Watermarks and late data. Events land out of order; each is placed in its event-time window. The watermark tracks how far event time has progressed; when it passes a window's end, the window fires. Anything arriving after the watermark is "late" — dropped by default, or, if you've configured allowed lateness, used to emit a corrected result via a late trigger.

## Triggers: deciding when to emit

Watermarks give you one natural firing point — "when the window is complete" — but sometimes that's not enough. For a long window (a daily aggregate) you may want **early** results every minute so a dashboard isn't blank all day; for late data you may want to emit a **corrected** result after the window already fired. **Triggers** decouple "what window" from "when to emit," letting you fire early (on a processing-time timer), on-time (at the watermark), and late (when stragglers arrive).

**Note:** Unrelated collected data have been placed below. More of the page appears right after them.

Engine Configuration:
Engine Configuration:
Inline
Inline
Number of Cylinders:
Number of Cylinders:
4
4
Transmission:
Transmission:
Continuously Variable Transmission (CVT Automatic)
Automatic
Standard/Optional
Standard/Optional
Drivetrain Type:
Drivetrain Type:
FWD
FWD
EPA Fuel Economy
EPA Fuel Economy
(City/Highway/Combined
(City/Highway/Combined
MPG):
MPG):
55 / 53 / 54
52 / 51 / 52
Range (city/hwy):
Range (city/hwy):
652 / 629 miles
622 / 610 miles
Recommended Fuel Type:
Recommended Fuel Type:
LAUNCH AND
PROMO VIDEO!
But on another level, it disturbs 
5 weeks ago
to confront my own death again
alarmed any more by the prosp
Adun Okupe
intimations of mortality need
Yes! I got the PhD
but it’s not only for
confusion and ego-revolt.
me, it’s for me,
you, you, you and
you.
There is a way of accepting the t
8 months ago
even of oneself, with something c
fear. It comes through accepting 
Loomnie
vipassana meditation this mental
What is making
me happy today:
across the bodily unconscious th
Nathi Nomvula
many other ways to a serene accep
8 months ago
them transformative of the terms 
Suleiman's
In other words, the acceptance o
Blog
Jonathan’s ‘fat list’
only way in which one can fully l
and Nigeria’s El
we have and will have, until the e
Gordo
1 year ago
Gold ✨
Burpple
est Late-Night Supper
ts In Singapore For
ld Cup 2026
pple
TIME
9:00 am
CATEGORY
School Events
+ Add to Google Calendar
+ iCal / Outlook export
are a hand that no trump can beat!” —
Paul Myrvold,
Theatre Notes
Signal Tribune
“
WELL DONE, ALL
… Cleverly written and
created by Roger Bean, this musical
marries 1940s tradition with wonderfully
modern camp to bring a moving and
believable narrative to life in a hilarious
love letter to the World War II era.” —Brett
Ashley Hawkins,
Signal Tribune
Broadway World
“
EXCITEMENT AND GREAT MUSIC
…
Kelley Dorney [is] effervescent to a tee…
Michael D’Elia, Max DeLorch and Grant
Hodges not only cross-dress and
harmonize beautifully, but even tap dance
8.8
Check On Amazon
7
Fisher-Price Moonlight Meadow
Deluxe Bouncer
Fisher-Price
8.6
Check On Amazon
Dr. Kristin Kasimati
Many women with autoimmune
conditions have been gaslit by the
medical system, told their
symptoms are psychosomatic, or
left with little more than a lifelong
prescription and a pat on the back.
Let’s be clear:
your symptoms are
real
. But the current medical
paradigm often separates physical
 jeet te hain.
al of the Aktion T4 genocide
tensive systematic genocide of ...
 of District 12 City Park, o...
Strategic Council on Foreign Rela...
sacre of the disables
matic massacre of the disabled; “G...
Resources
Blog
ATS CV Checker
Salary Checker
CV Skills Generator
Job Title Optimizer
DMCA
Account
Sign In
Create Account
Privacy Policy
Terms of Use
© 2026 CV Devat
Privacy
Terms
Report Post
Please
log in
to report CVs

And when a window fires more than once, an **accumulation mode** says how successive firings relate: do you *accumulate* (each result supersedes the last, including all data so far) or emit *deltas* (each firing is just the new data)? Together, triggers and accumulation let one pipeline serve a fast-but-approximate early number *and* a slower-but-correct final number from the same window — exactly what real dashboards need.

## The four questions: batch and streaming, unified

The model's punchline is that any data processing — batch or streaming — is fully described by four questions. This is the reframing that mattered:

1. **What** results are computed? (the transformation: sum, count, join)

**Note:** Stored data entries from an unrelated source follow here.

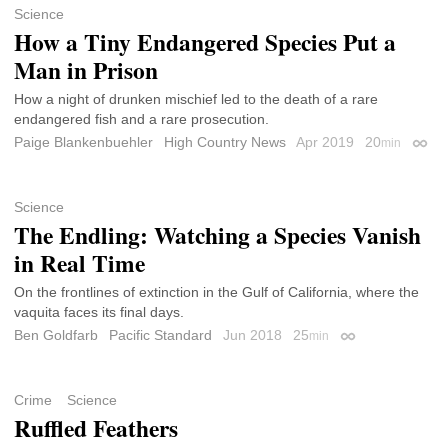
Science
How a Tiny Endangered Species Put a
Man in Prison
How a night of drunken mischief led to the death of a rare
endangered fish and a rare prosecution.
Paige Blankenbuehler
High Country News
Apr 2019
20
min
Perma
Science
The Endling: Watching a Species Vanish
in Real Time
On the frontlines of extinction in the Gulf of California, where the
vaquita faces its final days.
Ben Goldfarb
Pacific Standard
Jun 2018
25
min
Permalink
Crime
Science
Ruffled Feathers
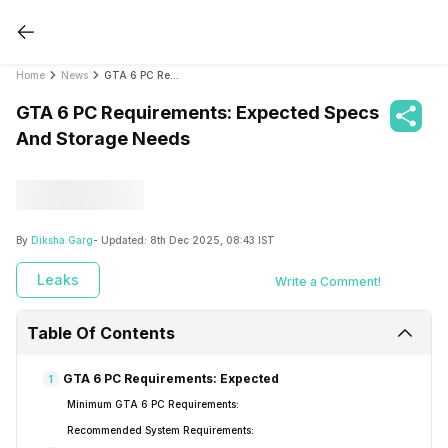
Home
News
GTA 6 PC Requirements: Expected Specs And Storage Needs
GTA 6 PC Requirements: Expected Specs
And Storage Needs
By
Diksha Garg
- Updated:
8th Dec 2025, 08:43 IST
Leaks
Write a Comment!
Table Of Contents
GTA 6 PC Requirements: Expected
1
Minimum GTA 6 PC Requirements:
Recommended System Requirements:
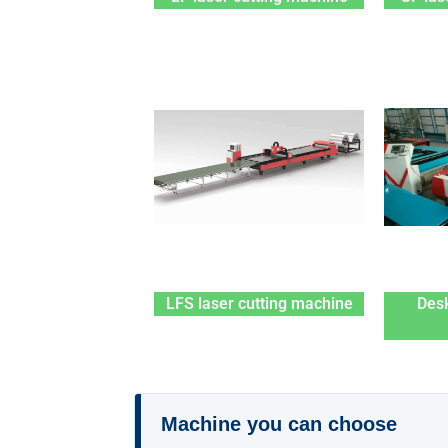
LFS laser cutting machine
Desk
Machine you can choose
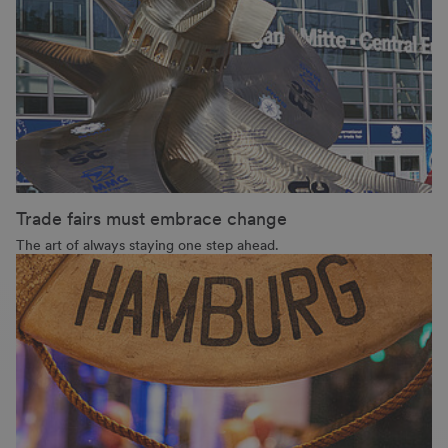
Trade fairs must embrace change
The art of always staying one step ahead.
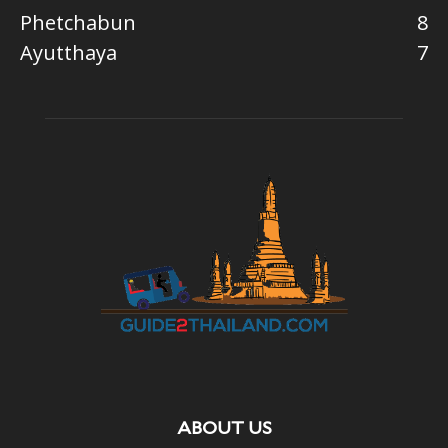
Phetchabun
8
Ayutthaya
7
ABOUT US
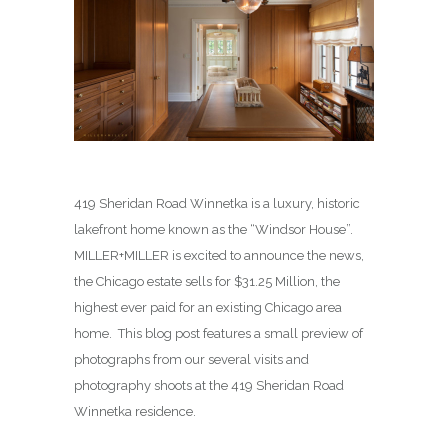
419 Sheridan Road Winnetka is a luxury, historic
lakefront home known as the “Windsor House”.
MILLER+MILLER is excited to announce the news,
the Chicago estate sells for $31.25 Million, the
highest ever paid for an existing Chicago area
home. This blog post features a small preview of
photographs from our several visits and
photography shoots at the 419 Sheridan Road
Winnetka residence.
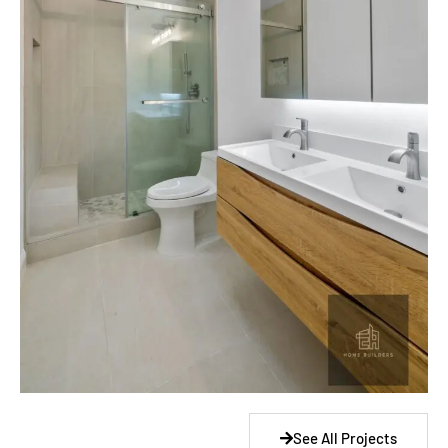
See All Projects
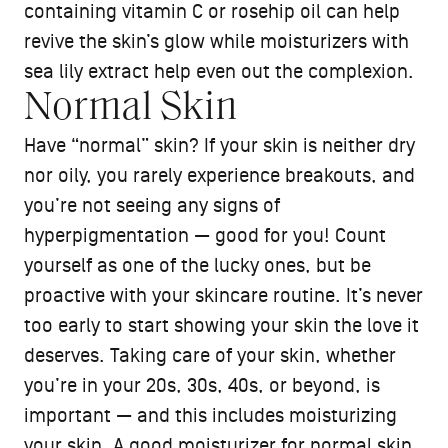
containing vitamin C or rosehip oil can help
revive the skin’s glow while moisturizers with
sea lily extract help even out the complexion.
Normal Skin
Have “normal” skin? If your skin is neither dry
nor oily, you rarely experience breakouts, and
you’re not seeing any signs of
hyperpigmentation — good for you! Count
yourself as one of the lucky ones, but be
proactive with your skincare routine. It’s never
too early to start showing your skin the love it
deserves. Taking care of your skin, whether
you’re in your 20s, 30s, 40s, or beyond, is
important — and this includes moisturizing
your skin. A good
moisturizer
for normal skin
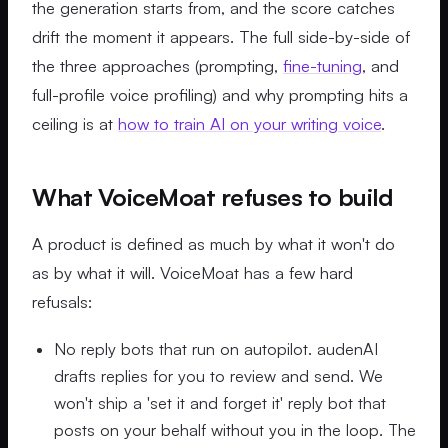
the generation starts from, and the score catches
drift the moment it appears. The full side-by-side of
the three approaches (prompting,
fine-tuning
, and
full-profile voice profiling) and why prompting hits a
ceiling is at
how to train AI on your writing voice
.
What VoiceMoat refuses to build
A product is defined as much by what it won't do
as by what it will. VoiceMoat has a few hard
refusals:
No reply bots that run on autopilot. audenAI
drafts replies for you to review and send. We
won't ship a 'set it and forget it' reply bot that
posts on your behalf without you in the loop. The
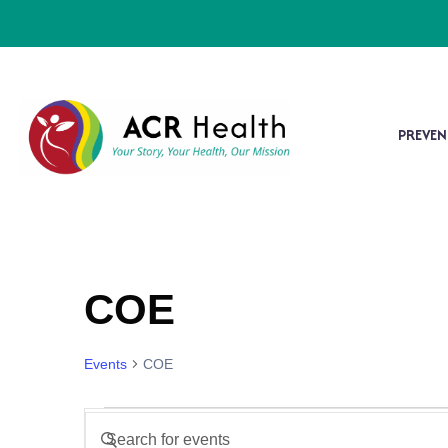
PREVEN
COE
Events
COE
Events
Enter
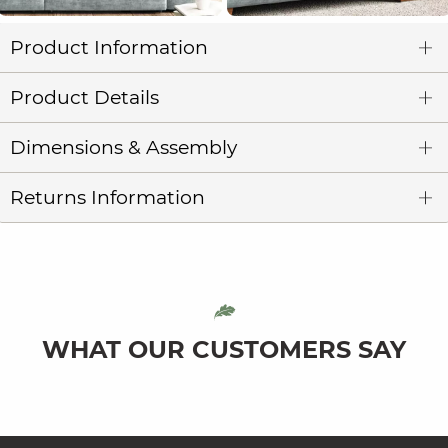
Product Information
Product Details
Dimensions & Assembly
Returns Information
WHAT OUR CUSTOMERS SAY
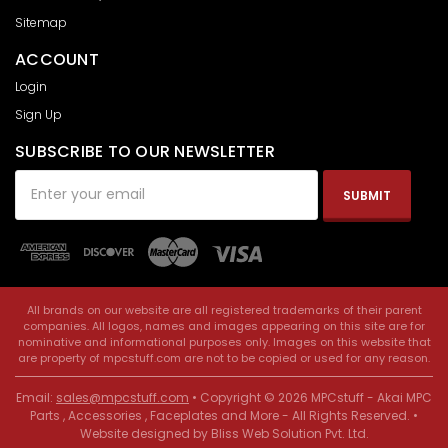
Sitemap
ACCOUNT
Login
Sign Up
SUBSCRIBE TO OUR NEWSLETTER
Email
Address
All brands on our website are all registered trademarks of their parent
companies. All logos, names and images appearing on this site are for
nominative and informational purposes only. Images on this website that
are property of mpcstuff.com are not to be copied or used for any reason.
Email:
sales@mpcstuff.com
• Copyright © 2026 MPCstuff - Akai MPC
Parts , Accessories , Faceplates and More - All Rights Reserved. •
Website designed by
Bliss Web Solution Pvt. Ltd
.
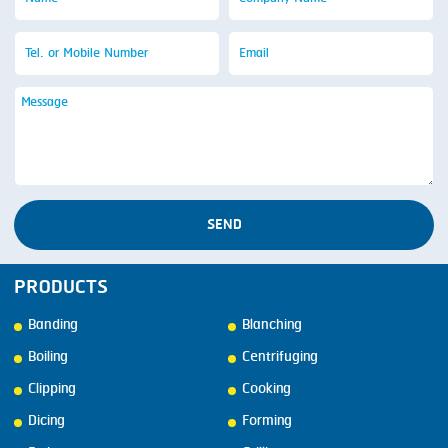
SEND
PRODUCTS
Banding
Blanching
Boiling
Centrifuging
Clipping
Cooking
Dicing
Forming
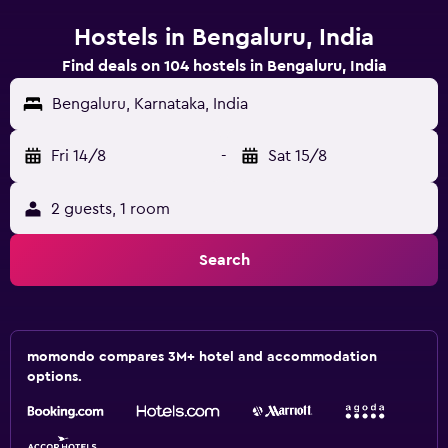
Hostels in Bengaluru, India
Find deals on 104 hostels in Bengaluru, India
Bengaluru, Karnataka, India
Fri 14/8
-
Sat 15/8
2 guests, 1 room
Search
momondo compares 3M+ hotel and accommodation
options.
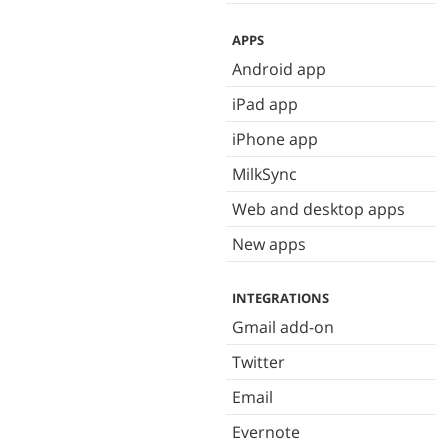
APPS
Android app
iPad app
iPhone app
MilkSync
Web and desktop apps
New apps
INTEGRATIONS
Gmail add-on
Twitter
Email
Evernote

1. **Where** in event time? (windowing)

1. **When** in processing time are results emitted? (watermarks + triggers)

1. **How** do refinements relate? (accumulation mode)

The insight that collapses the batch/streaming divide: **batch is just a special case where the "when" is "once, at the end, when all data is present."** A bounded dataset is an unbounded one whose watermark jumps straight to infinity. Once you see batch and streaming as the same model with different answers to "when," the artificial wall between them — and the old "Lambda architecture" of running two separate systems — stops making sense. That realization is why a single API (Beam) can target both, and why Flink runs batch as bounded streaming rather than as a separate engine.

This is the theory my [Flink internals](apache-flink-internals) and [stream-processor comparison](stream-processing-flink-kafka-streams-spark) pieces are built on. When you see Flink talk about event-time watermarks and allowed lateness, or Beam's `Window`/`Trigger` API, or a [streaming database](streaming-databases) keeping a result current, they're all implementing answers to these four questions. Learn the model once and every streaming system's time-handling becomes legible instead of a pile of engine-specific knobs.

## What to carry away

Stream processing is hard because of time, and the Dataflow model is how the field tamed it. Separate **event time** (when it happened) from **processing time** (when you saw it), and compute in event time because that's what your questions are actually about. Use **windows** (tumbling, sliding, session) to bound the infinite stream; use **watermarks** to estimate when a window has seen enough data to fire, accepting the unavoidable completeness-vs-latency trade; and use **triggers and accumulation** to emit early, on-time, and corrected results from the same window.

Above all, hold the unifying idea: **What / Where / When / How** describes any computation, and batch is just streaming whose data is already all there. That collapses a decade of batch-vs-streaming dualism into one framework — the one beneath [Flink](apache-flink-internals), Beam, and the streaming systems that came after. Get the model, and the engines are just details.